It’s a powerful symbol of capitulation: the straight on, serious portrait of Charles Darwin, the wizened, white bearded author of the Origin of Species and father of modern biology, was stripped from the frontispiece of a popular high school textbook, replaced by, of all things, a cartoon of the human digestive tract. According to New York Times writer Susan Jacoby, the insidious nature of the fundamentalist campaign to censor biology textbooks after the Scopes trial of 1925 is “literally illustrated” by this act. In 1921, Darwin was there. By 1926, he was gone. As were all mentions of his theory of evolution.
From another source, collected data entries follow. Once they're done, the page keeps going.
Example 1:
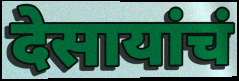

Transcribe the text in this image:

देसायांचं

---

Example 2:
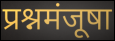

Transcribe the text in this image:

प्रश्नमंजूषा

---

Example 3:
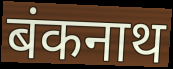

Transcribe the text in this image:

बंकनाथ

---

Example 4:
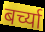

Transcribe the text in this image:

बर्च्या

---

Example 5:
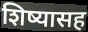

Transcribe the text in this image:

शिष्यासह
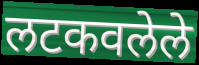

As with any myth, this one contains a few kernels of truth.
Yes, Darwin did grace the frontispiece of the 1921 edition of Truman J. Moon’s Biology for Beginners. Yes, his portrait was replaced in 1926 by a cartoon of the digestive tract. And yes, by the 1933 edition, the word evolution was gone, not to reappear until after a federally funded effort directed by the Biological Sciences Curriculum Study (BSCS) drove all publishers to modernize their texts in the 1960s.
But this story skips lightly over a few complicating facts.
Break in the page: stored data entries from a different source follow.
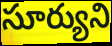
సూర్యుని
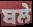
ਬਲੇ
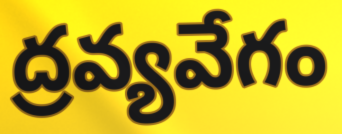
ద్రవ్యవేగం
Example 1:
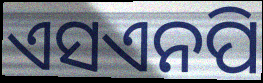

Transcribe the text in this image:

ଏସଏନପି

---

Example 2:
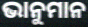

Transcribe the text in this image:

ଭାନୁମାନ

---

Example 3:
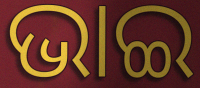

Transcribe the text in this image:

ଭାଇ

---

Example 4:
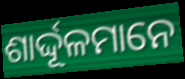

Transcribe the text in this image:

ଶାର୍ଦ୍ଦୂଳମାନେ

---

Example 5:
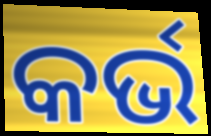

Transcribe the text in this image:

କର୍ଭ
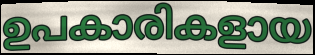
ഉപകാരികളായ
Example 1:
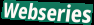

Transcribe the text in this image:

Webseries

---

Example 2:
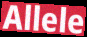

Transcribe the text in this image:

Allele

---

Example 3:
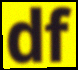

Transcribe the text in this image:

df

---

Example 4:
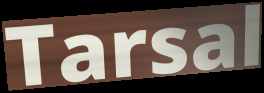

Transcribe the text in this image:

Tarsal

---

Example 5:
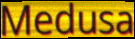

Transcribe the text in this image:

Medusa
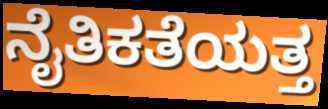
ನೈತಿಕತೆಯತ್ತ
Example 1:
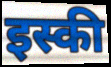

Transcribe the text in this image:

इस्की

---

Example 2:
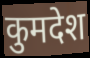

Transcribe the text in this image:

कुमदेश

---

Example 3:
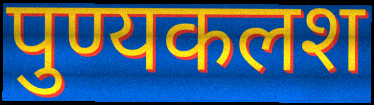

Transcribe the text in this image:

पुण्यकलश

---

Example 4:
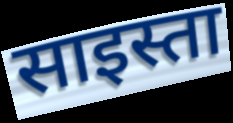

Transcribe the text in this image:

साइस्ता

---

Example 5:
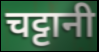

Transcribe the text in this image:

चट्टानी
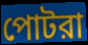
পোটরা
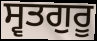
ਸ੍ਵਤਗੁਰੂ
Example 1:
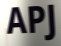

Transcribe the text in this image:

APJ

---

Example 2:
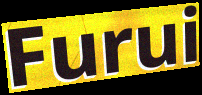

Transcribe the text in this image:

Furui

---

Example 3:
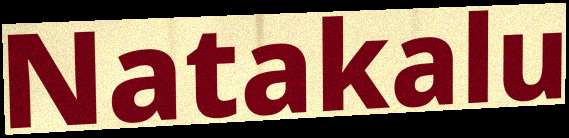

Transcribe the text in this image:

Natakalu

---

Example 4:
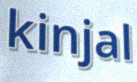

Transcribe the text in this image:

kinjal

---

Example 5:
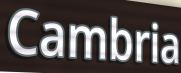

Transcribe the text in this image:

Cambria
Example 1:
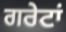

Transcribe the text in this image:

ਗਰੇਟਾਂ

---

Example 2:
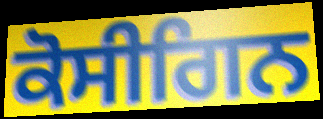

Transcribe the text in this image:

ਕੋਸੀਗਿਨ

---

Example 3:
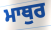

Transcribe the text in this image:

ਮਾਥੁਰ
First, Moon replaced the portrait of Darwin with a portrait of Louis Pasteur (full text) in 1924, the year before Scopes. Second, Moon changed his text little between 1924 and editions and revisions published into the early 1930s. And third, though the word evolution did disappear from Moon’s textbook, the number of pages devoted to the subject – under the label “racial development” – actually grew considerably – from 17 pages in 1921, to 68 in 1933. Early scholarship, including Peter Miller’s 1966 honors thesis, “Darwin and the Textbooks,” and Judith Grabiner and Peter Miller’s 1974 article, “Effects of the Scopes Trial,” noted these nuances. However, in repeated retellings, the story has been simplified, and critical information has been lost.